Object-Centered Design where objects design us.
Breathing Chair offers the novel way to prevent prolonged sitting by chair breathing. When people sit for a long time, the chair breathes organically and deform into a difficult shape to sit. It leads people toward a state of standing up in a natural way. After a while, the chair quietly returns to its original state. My approach is from ontological design, in which objects shape human beings, unlike conventional human-centered product designs mentioned in previous studies. Escobar argues “We design tools, and these tools design us back” in his book of ontological design . I synthesized with and created Breathing Chair based on this non-dualism concept that our individuals, materials and the world are all united and that there is no center.
Prototyped and decided an appropriate shape.
One axis we considered was mechanical vs. organic. Mechanical way is functional for users. However, this chair makes people sudden change, and it is not our intention to let the user feel “being forced to a machine.” Sudden mechanical change seems ruthless and irritates users. Therefore, we judged that the organic way is more appropriate in this project and wanted users to think “the chair is also a living thing and so it cannot be helped.”
The other axis is state-changing vs. shape-changing. Chairs in the upper row change state like a cold state and a hot state, a shrinking state and a swelling state, whereas chairs in the lower row are only deforming from a chair to a different shape. We judged that the state-changing way is more appropriate because this way gives users more impression of living things.
Finally chose the idea of Breathing Chair based on the evaluation.
Implemented the real-size interactive chair.
Regarding implementation, it consists of two functions. One is measuring the time sitting. The force sensor on the seating surface measures the time since a person sits on the chair. The other is controlling breathing.

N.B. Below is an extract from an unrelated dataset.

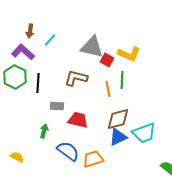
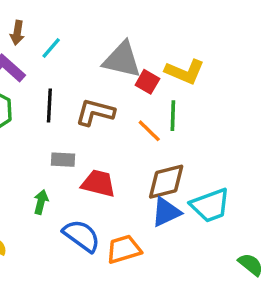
black line: (38, 83) -> (49, 105), moved
orange line: (108, 89) -> (149, 131), turned -35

In this prototype, we use the balloon, and it stretched when people were seated for a certain period.
According to Patel et al.’s research , it is important to walk up and walk around many times a day. Also, if you stand for two minutes every hour, lipid, blood sugar, and blood pressure will improve. Therefore, we adjusted the balloon to swell for about 2 minutes when the user continues sitting for 1 hour. The state of actual operation is shown in the following image. We confirmed that the bulging of the balloon pushes the user forward.
Got constructive feedbacks from the audience.
Breathing Chair was accepted for the Demo Expo at NYC Media Lab ‘19 and I exhibited my work in there. A lot of audiences came to my booth and I got many constructive feedbacks about future iterations, functions, and use cases. The following is the representative comments I should incorporate:
Timer function to set the interval for the chair to swell
More sophisticated sensing features using not only time but also weight and sitting state
Personalities of each chair
& Next Step
As for a future iteration, there are two considerations to improve the quality of the product. One is the form itself. In this prototype, we were able to confirm that the breathing chair creates the force to make people stand up, so we would like to consider more organic shape such as a breathable fabric instead of a balloon. The other is the configuration of parameters. It is better to adjust the interval according to the usage environment, the age of the user, the use case, etc. Regarding a future application, we would like to install this product to schools and offices and to lead sedentary people to healthy lifestyles by an organic breathing chair.